YOUR INSTRUCTIONS: Even if a line seems odd, print it as it is, and include every record.

..........

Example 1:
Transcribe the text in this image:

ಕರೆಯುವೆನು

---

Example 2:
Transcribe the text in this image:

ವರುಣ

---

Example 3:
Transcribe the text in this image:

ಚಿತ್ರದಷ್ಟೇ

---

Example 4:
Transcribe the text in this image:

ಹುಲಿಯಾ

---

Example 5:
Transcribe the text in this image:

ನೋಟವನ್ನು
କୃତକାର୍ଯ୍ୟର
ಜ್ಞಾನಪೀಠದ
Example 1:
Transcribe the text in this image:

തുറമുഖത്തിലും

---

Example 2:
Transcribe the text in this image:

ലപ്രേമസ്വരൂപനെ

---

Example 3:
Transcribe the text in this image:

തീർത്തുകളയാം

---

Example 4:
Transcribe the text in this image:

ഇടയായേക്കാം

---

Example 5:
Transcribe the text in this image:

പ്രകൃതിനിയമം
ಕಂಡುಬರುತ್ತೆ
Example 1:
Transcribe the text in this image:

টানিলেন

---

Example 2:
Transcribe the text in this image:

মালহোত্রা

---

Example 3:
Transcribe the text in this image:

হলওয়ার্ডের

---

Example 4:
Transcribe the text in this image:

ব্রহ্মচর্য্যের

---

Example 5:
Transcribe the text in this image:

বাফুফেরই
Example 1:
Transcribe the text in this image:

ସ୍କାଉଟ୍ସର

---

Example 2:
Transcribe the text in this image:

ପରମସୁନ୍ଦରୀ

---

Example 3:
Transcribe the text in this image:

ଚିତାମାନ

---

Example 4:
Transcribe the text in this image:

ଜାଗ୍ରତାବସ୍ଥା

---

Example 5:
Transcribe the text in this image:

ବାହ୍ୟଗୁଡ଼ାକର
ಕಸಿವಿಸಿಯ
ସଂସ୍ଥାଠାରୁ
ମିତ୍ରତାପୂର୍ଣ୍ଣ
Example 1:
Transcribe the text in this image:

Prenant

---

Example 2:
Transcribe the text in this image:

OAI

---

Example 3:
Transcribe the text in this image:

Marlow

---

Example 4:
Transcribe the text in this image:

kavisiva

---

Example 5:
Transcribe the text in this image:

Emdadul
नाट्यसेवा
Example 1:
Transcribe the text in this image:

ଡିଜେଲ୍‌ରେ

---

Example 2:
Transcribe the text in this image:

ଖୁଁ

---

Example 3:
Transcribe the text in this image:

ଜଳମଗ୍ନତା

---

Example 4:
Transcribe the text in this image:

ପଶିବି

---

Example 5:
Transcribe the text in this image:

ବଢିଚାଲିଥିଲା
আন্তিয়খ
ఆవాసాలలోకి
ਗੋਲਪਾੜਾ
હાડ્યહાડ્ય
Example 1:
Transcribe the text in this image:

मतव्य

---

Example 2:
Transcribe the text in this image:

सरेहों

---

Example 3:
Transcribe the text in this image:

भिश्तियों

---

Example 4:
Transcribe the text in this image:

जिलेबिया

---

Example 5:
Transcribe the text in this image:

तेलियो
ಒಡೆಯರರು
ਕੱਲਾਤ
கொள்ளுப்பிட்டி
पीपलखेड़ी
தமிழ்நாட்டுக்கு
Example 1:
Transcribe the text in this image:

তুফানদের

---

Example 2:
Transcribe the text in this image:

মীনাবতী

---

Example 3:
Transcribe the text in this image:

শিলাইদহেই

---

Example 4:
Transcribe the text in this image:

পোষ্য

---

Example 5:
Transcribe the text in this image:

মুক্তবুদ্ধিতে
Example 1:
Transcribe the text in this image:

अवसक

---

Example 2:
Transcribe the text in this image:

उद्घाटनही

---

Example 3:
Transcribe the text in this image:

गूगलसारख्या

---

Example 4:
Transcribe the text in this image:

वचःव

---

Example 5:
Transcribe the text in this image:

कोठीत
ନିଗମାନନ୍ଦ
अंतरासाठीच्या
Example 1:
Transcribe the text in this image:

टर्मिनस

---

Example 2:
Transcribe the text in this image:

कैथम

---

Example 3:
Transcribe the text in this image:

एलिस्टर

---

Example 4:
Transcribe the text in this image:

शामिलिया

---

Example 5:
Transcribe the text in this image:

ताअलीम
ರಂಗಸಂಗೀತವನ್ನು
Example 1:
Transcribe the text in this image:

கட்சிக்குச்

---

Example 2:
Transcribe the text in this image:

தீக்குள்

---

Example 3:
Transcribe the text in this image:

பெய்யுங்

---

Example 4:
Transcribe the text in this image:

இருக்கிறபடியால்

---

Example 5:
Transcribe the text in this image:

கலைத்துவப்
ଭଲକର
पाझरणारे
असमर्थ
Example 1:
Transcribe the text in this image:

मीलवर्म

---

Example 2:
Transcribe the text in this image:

..........

OUTPUT:
Example 1:
Transcribe the text in this image:

ಕರೆಯುವೆನು

---

Example 2:
Transcribe the text in this image:

ವರುಣ

---

Example 3:
Transcribe the text in this image:

ಚಿತ್ರದಷ್ಟೇ

---

Example 4:
Transcribe the text in this image:

ಹುಲಿಯಾ

---

Example 5:
Transcribe the text in this image:

ನೋಟವನ್ನು
କୃତକାର୍ଯ୍ୟର
ಜ್ಞಾನಪೀಠದ
Example 1:
Transcribe the text in this image:

തുറമുഖത്തിലും

---

Example 2:
Transcribe the text in this image:

ലപ്രേമസ്വരൂപനെ

---

Example 3:
Transcribe the text in this image:

തീർത്തുകളയാം

---

Example 4:
Transcribe the text in this image:

ഇടയായേക്കാം

---

Example 5:
Transcribe the text in this image:

പ്രകൃതിനിയമം
ಕಂಡುಬರುತ್ತೆ
Example 1:
Transcribe the text in this image:

টানিলেন

---

Example 2:
Transcribe the text in this image:

মালহোত্রা

---

Example 3:
Transcribe the text in this image:

হলওয়ার্ডের

---

Example 4:
Transcribe the text in this image:

ব্রহ্মচর্য্যের

---

Example 5:
Transcribe the text in this image:

বাফুফেরই
Example 1:
Transcribe the text in this image:

ସ୍କାଉଟ୍ସର

---

Example 2:
Transcribe the text in this image:

ପରମସୁନ୍ଦରୀ

---

Example 3:
Transcribe the text in this image:

ଚିତାମାନ

---

Example 4:
Transcribe the text in this image:

ଜାଗ୍ରତାବସ୍ଥା

---

Example 5:
Transcribe the text in this image:

ବାହ୍ୟଗୁଡ଼ାକର
ಕಸಿವಿಸಿಯ
ସଂସ୍ଥାଠାରୁ
ମିତ୍ରତାପୂର୍ଣ୍ଣ
Example 1:
Transcribe the text in this image:

Prenant

---

Example 2:
Transcribe the text in this image:

OAI

---

Example 3:
Transcribe the text in this image:

Marlow

---

Example 4:
Transcribe the text in this image:

kavisiva

---

Example 5:
Transcribe the text in this image:

Emdadul
नाट्यसेवा
Example 1:
Transcribe the text in this image:

ଡିଜେଲ୍‌ରେ

---

Example 2:
Transcribe the text in this image:

ଖୁଁ

---

Example 3:
Transcribe the text in this image:

ଜଳମଗ୍ନତା

---

Example 4:
Transcribe the text in this image:

ପଶିବି

---

Example 5:
Transcribe the text in this image:

ବଢିଚାଲିଥିଲା
আন্তিয়খ
ఆవాసాలలోకి
ਗੋਲਪਾੜਾ
હાડ્યહાડ્ય
Example 1:
Transcribe the text in this image:

मतव्य

---

Example 2:
Transcribe the text in this image:

सरेहों

---

Example 3:
Transcribe the text in this image:

भिश्तियों

---

Example 4:
Transcribe the text in this image:

जिलेबिया

---

Example 5:
Transcribe the text in this image:

तेलियो
ಒಡೆಯರರು
ਕੱਲਾਤ
கொள்ளுப்பிட்டி
पीपलखेड़ी
தமிழ்நாட்டுக்கு
Example 1:
Transcribe the text in this image:

তুফানদের

---

Example 2:
Transcribe the text in this image:

মীনাবতী

---

Example 3:
Transcribe the text in this image:

শিলাইদহেই

---

Example 4:
Transcribe the text in this image:

পোষ্য

---

Example 5:
Transcribe the text in this image:

মুক্তবুদ্ধিতে
Example 1:
Transcribe the text in this image:

अवसक

---

Example 2:
Transcribe the text in this image:

उद्घाटनही

---

Example 3:
Transcribe the text in this image:

गूगलसारख्या

---

Example 4:
Transcribe the text in this image:

वचःव

---

Example 5:
Transcribe the text in this image:

कोठीत
ନିଗମାନନ୍ଦ
अंतरासाठीच्या
Example 1:
Transcribe the text in this image:

टर्मिनस

---

Example 2:
Transcribe the text in this image:

कैथम

---

Example 3:
Transcribe the text in this image:

एलिस्टर

---

Example 4:
Transcribe the text in this image:

शामिलिया

---

Example 5:
Transcribe the text in this image:

ताअलीम
ರಂಗಸಂಗೀತವನ್ನು
Example 1:
Transcribe the text in this image:

கட்சிக்குச்

---

Example 2:
Transcribe the text in this image:

தீக்குள்

---

Example 3:
Transcribe the text in this image:

பெய்யுங்

---

Example 4:
Transcribe the text in this image:

இருக்கிறபடியால்

---

Example 5:
Transcribe the text in this image:

கலைத்துவப்
ଭଲକର
पाझरणारे
असमर्थ
Example 1:
Transcribe the text in this image:

मीलवर्म

---

Example 2:
Transcribe the text in this image:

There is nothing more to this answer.